Высоцкий был его другом. Демидова была его другиней. Его почтительно пригласили сидеть в худсовете театра на Таганке, ибо, когда Любимов ставил «Гамлета» и «Вишневый сад», выше и ценнее Ерёмина не было для него советчика. Высоцкий – с гитарой – выходил в чёрных спортивных трико к самой рампе, обводил маленький зал бешеным взором. Так же бешено глядел, как и дед. Я считала, что Высоцкий на деда даже похож, только, конечно, моложе и на лицо глаже; и голос такой же хриплый. Это был Гамлет? А может, парень из соседнего двора? Он жёстко и огненно бросал во тьму зала: «На меня наставлен сумрак ночи тысячью биноклей на оси. Если только сможешь, Авва Отче, чашу эту мимо пронеси». Я думала, что эти стихи сам Высоцкий-Гамлет и написал. Я ещё не читала Пастернака. Чья-то рука выбрасывала из круглого кулисного окна белого петуха со связанными ногами, и петух оголтело кукарекал, возвещая новый день. Дании? России? «Вся Дания – тюрьма». Приплыв в Нижний из Москвы на пароходе и поднимаючись по крутому Почтовому съезду, дед, воззрев на домик Каширина и кучкующихся вокруг него послушно-стадных туристиков, возопил, не хуже, чем тот гамлетовский петух: «Го-о-орький! Пролетарский писатель!.. Алёша Пе-е-ешков!.. Досыта уже накормлены!.. Досыта!..» Экскурсоводица затравленно озиралась. Туристики напуганно приседали. Дед в своём великолепном, искреннем, роскошно-театральном сумасшествии доходил до высот эпатажа вполне шекспировских. Седые власы разметались. Он орал на всю улицу, сопротивляясь косности и мраку советской энтропии. Он был – русский король Лир. Гамлет Щигровского уезда. А когда мы добрели, с чемоданами, полными книг и рукописей, до печальной, без крестов, Крестовоздвиженской церкви на Краснофлотской улице, в пушкинские и шаляпинские времена – Ильинской, он завопил сначала из Рубцова: «Купол церковной обители яркой травою зарос!..» – потом, склонив громаду головы, прошептал из Блока: «Свобода, свобода… Эх, эх… без креста…»

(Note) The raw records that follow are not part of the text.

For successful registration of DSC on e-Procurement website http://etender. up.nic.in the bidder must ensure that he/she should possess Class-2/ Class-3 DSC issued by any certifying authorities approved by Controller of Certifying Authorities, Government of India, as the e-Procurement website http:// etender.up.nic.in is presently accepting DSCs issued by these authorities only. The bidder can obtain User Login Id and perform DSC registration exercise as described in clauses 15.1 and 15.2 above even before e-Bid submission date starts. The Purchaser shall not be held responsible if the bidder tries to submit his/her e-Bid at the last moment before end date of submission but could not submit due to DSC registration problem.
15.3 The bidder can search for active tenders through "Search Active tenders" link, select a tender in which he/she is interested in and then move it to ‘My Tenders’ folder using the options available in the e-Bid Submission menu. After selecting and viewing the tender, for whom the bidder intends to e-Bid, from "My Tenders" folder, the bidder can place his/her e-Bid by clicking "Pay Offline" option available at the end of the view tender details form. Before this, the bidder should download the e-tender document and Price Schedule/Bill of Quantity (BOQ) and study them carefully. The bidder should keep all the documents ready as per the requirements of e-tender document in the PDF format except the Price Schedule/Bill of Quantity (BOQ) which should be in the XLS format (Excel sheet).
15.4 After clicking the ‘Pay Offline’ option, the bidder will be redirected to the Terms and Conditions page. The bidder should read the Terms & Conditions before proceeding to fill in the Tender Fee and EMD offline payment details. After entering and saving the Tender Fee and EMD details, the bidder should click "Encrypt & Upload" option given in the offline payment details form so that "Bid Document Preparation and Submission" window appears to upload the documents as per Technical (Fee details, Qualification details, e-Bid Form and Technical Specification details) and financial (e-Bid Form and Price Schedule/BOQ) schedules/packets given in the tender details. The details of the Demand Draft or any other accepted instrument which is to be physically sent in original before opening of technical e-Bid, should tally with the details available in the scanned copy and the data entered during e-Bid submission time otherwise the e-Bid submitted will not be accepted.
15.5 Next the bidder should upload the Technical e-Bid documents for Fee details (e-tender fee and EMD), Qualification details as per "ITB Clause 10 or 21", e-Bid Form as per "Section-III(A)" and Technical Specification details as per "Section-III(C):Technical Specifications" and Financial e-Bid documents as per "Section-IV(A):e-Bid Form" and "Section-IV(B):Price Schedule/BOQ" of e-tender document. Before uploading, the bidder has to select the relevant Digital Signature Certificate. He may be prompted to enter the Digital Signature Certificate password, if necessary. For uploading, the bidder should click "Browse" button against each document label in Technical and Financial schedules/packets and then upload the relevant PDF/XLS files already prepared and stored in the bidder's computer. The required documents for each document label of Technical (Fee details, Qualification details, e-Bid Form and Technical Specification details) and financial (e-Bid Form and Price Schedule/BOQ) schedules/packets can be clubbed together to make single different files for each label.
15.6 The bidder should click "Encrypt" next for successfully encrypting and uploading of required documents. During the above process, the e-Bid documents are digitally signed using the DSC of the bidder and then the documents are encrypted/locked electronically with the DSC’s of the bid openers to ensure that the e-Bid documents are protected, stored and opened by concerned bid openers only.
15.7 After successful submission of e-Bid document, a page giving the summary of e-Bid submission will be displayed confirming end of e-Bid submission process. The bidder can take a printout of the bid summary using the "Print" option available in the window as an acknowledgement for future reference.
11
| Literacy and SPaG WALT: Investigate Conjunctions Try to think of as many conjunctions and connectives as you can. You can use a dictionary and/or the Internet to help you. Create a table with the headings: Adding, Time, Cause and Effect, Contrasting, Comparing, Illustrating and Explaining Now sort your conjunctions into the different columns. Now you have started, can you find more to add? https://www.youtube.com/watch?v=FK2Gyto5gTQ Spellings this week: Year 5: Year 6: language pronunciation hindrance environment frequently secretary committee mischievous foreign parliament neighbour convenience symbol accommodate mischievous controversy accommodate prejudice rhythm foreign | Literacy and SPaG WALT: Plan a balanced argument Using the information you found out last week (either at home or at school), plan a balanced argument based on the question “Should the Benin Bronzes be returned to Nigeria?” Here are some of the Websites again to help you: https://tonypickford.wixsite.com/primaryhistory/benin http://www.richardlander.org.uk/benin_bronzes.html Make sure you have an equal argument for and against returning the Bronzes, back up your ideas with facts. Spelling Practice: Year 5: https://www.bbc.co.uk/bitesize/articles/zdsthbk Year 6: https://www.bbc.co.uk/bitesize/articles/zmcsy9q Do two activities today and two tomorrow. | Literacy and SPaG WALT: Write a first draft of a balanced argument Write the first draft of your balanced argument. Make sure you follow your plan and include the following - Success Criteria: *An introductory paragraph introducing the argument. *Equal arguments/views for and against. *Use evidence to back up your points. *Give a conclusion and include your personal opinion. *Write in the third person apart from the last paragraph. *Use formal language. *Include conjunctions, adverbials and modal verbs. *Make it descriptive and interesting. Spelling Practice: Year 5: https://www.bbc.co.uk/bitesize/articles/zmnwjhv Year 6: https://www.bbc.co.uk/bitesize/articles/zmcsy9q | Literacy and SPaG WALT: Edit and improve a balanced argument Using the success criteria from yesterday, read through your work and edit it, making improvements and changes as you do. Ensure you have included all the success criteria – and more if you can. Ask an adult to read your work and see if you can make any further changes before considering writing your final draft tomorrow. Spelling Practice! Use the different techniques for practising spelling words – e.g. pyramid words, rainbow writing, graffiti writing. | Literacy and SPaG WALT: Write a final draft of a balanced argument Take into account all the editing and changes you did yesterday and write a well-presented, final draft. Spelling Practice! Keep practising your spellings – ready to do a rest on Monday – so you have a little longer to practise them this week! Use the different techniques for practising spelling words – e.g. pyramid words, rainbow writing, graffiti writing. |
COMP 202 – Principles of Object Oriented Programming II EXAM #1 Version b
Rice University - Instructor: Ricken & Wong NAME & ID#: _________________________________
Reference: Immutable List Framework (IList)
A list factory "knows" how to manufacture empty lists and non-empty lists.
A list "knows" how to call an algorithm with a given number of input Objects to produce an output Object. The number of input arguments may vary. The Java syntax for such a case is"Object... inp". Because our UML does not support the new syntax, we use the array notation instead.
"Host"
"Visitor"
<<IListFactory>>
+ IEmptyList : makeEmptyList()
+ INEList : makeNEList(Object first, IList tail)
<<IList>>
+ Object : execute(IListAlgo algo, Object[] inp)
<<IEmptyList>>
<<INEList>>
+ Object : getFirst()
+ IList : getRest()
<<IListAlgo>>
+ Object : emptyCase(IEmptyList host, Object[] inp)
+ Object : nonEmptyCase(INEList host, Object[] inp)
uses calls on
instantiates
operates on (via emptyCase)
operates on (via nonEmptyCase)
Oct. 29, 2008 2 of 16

После иных лекций в аудиториях Литературного института, на Высших литературных курсах, студенты выносили деда из аудитории – на руках. Триумф Ерёмина! Это было столь же непреложным понятием, константой, как закон Ома, эффект Допплера. В те годы в Литинституте разрешались вольнослушатели, и на ерёминские лекции стекался жадный народ из ВГИКа, Консерватории, ГИТИСа, Гнесинки, Пушкинского института, где азы русского языка познавали иностранцы. У деда имелся в запасе такой испытанный прием, чтобы во время лекции перевести дух и собраться с мыслями: он доставал из нагрудного кармана большой белоснежный носовой платок, настоящий пушкинский фуляр, и долго, смачно, с наслаждением, с расстановкой, задумчиво сморкался в белый шёлк. Эпическое сморканье плыло над классом колоколом, гонгом. Все терпеливо ждали. Профессор подходил к широкому окну, из-за платка, скомканного в кулаке, наблюдал деревья, прохожих, Тверской бульвар. Молчание сгущалось. Поднималось. И, когда достигало края чаши и проливалось – он, быстрее молнии, оборачивался к аудитории и неистово вопил, воздымая кулак над головой:

– Пушкин никогда не плыл по течению! Каждым своим стихом, каждой строкою он кричал: «Я не инерция! Я – свобода!» Перечитайте «Когда для смертного умолкнет шумный день…» Вникните в смысл этих слов: «И с отвращением читая жизнь мою, я трепещу и проклинаю, и горько жалуюсь, и горько слёзы лью, но строк печальных не смываю…» А знаете, как у него было в рукописи?! В подлиннике?! В первой редактуре?! «Но строк постыдных не смываю». А что значит – для Пушкина! – «постыдных»?! Есть Божий стыд, так же, как и Божий суд. И вспомните, как ярился он, рассуждая о толпе, радующейся похожести гения на неё, толпу: «Он мал, как мы, он мерзок, как мы!.. Врете, подлецы, не так, как вы: иначе». Иной и стыд. Он жжёт больнее огня. Иная и свобода. Её ветер всё сметает на пути своём. И что бы ни говорили ему под руку хулители его и его бездарные любители, сладко, сиропно кричащие на весь литературный околоток: «Солнце русской поэзии!.. Сю-сю!.. Солнышко наше, школьно причёсанное!..» – он, отметая льстивый мусор, поднимаясь над мышьей беготней, свободно, весело и могуче пойдёт дальше – дальше – дальше! – по своему Голгофскому пути!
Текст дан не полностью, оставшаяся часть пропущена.